**EXERCISE REQUIREMENTS:**
Put each line of text from the data into a numbered list, leaving out any blank lines.

[Opening DATA SHOWN section]

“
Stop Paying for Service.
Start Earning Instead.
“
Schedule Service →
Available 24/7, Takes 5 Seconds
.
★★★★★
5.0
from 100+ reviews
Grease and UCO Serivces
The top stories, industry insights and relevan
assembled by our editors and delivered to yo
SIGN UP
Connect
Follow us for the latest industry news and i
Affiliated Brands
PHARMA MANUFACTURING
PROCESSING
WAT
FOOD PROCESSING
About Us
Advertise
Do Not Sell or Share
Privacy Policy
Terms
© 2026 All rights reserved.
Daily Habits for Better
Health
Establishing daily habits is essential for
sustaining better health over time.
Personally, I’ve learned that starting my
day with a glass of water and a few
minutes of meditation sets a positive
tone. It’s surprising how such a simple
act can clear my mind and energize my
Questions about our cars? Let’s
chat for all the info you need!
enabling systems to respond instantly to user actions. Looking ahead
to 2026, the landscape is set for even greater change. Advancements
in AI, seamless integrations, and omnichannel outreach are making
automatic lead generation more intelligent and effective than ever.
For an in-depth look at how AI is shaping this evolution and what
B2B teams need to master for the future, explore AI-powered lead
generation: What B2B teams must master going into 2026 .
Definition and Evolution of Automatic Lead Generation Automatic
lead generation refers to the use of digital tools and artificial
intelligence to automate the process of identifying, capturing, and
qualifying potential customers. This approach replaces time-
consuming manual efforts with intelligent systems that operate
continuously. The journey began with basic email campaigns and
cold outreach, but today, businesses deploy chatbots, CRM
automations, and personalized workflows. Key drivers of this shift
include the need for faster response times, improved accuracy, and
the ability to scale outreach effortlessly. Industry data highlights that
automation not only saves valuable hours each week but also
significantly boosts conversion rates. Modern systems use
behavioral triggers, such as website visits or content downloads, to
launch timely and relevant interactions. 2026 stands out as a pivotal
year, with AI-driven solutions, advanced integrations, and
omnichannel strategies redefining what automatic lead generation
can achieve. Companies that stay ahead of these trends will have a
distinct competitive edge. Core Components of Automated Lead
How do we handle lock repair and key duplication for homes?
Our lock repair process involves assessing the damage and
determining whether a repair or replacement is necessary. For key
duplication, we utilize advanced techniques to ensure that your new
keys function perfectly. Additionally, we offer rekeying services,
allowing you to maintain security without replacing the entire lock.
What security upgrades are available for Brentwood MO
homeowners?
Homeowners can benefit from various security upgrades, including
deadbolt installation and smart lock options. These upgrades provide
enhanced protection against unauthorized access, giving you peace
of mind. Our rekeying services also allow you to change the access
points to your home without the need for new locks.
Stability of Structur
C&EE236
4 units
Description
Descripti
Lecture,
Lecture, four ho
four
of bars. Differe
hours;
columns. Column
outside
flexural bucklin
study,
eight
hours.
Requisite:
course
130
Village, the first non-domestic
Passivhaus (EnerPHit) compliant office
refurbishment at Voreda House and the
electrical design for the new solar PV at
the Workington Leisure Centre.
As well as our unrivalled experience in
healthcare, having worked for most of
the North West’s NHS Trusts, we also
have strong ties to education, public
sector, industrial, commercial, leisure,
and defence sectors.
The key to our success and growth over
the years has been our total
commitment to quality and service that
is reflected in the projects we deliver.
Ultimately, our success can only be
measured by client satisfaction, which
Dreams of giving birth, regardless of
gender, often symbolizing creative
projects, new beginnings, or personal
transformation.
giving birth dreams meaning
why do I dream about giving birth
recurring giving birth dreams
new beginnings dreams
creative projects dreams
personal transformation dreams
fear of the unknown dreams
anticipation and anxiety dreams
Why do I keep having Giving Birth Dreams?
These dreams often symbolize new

[Closing DATA SHOWN section]

**OUTPUT FOR THIS TASK:**
1. “
2. Stop Paying for Service.
3. Start Earning Instead.
4. “
5. Schedule Service →
6. Available 24/7, Takes 5 Seconds
7. .
8. ★★★★★
9. 5.0
10. from 100+ reviews
11. Grease and UCO Serivces
12. The top stories, industry insights and relevan
13. assembled by our editors and delivered to yo
14. SIGN UP
15. Connect
16. Follow us for the latest industry news and i
17. Affiliated Brands
18. PHARMA MANUFACTURING
19. PROCESSING
20. WAT
21. FOOD PROCESSING
22. About Us
23. Advertise
24. Do Not Sell or Share
25. Privacy Policy
26. Terms
27. © 2026 All rights reserved.
28. Daily Habits for Better
29. Health
30. Establishing daily habits is essential for
31. sustaining better health over time.
32. Personally, I’ve learned that starting my
33. day with a glass of water and a few
34. minutes of meditation sets a positive
35. tone. It’s surprising how such a simple
36. act can clear my mind and energize my
37. Questions about our cars? Let’s
38. chat for all the info you need!
39. enabling systems to respond instantly to user actions. Looking ahead
40. to 2026, the landscape is set for even greater change. Advancements
41. in AI, seamless integrations, and omnichannel outreach are making
42. automatic lead generation more intelligent and effective than ever.
43. For an in-depth look at how AI is shaping this evolution and what
44. B2B teams need to master for the future, explore AI-powered lead
45. generation: What B2B teams must master going into 2026 .
46. Definition and Evolution of Automatic Lead Generation Automatic
47. lead generation refers to the use of digital tools and artificial
48. intelligence to automate the process of identifying, capturing, and
49. qualifying potential customers. This approach replaces time-
50. consuming manual efforts with intelligent systems that operate
51. continuously. The journey began with basic email campaigns and
52. cold outreach, but today, businesses deploy chatbots, CRM
53. automations, and personalized workflows. Key drivers of this shift
54. include the need for faster response times, improved accuracy, and
55. the ability to scale outreach effortlessly. Industry data highlights that
56. automation not only saves valuable hours each week but also
57. significantly boosts conversion rates. Modern systems use
58. behavioral triggers, such as website visits or content downloads, to
59. launch timely and relevant interactions. 2026 stands out as a pivotal
60. year, with AI-driven solutions, advanced integrations, and
61. omnichannel strategies redefining what automatic lead generation
62. can achieve. Companies that stay ahead of these trends will have a
63. distinct competitive edge. Core Components of Automated Lead
64. How do we handle lock repair and key duplication for homes?
65. Our lock repair process involves assessing the damage and
66. determining whether a repair or replacement is necessary. For key
67. duplication, we utilize advanced techniques to ensure that your new
68. keys function perfectly. Additionally, we offer rekeying services,
69. allowing you to maintain security without replacing the entire lock.
70. What security upgrades are available for Brentwood MO
71. homeowners?
72. Homeowners can benefit from various security upgrades, including
73. deadbolt installation and smart lock options. These upgrades provide
74. enhanced protection against unauthorized access, giving you peace
75. of mind. Our rekeying services also allow you to change the access
76. points to your home without the need for new locks.
77. Stability of Structur
78. C&EE236
79. 4 units
80. Description
81. Descripti
82. Lecture,
83. Lecture, four ho
84. four
85. of bars. Differe
86. hours;
87. columns. Column
88. outside
89. flexural bucklin
90. study,
91. eight
92. hours.
93. Requisite:
94. course
95. 130
96. Village, the first non-domestic
97. Passivhaus (EnerPHit) compliant office
98. refurbishment at Voreda House and the
99. electrical design for the new solar PV at
100. the Workington Leisure Centre.
101. As well as our unrivalled experience in
102. healthcare, having worked for most of
103. the North West’s NHS Trusts, we also
104. have strong ties to education, public
105. sector, industrial, commercial, leisure,
106. and defence sectors.
107. The key to our success and growth over
108. the years has been our total
109. commitment to quality and service that
110. is reflected in the projects we deliver.
111. Ultimately, our success can only be
112. measured by client satisfaction, which
113. Dreams of giving birth, regardless of
114. gender, often symbolizing creative
115. projects, new beginnings, or personal
116. transformation.
117. giving birth dreams meaning
118. why do I dream about giving birth
119. recurring giving birth dreams
120. new beginnings dreams
121. creative projects dreams
122. personal transformation dreams
123. fear of the unknown dreams
124. anticipation and anxiety dreams
125. Why do I keep having Giving Birth Dreams?
126. These dreams often symbolize new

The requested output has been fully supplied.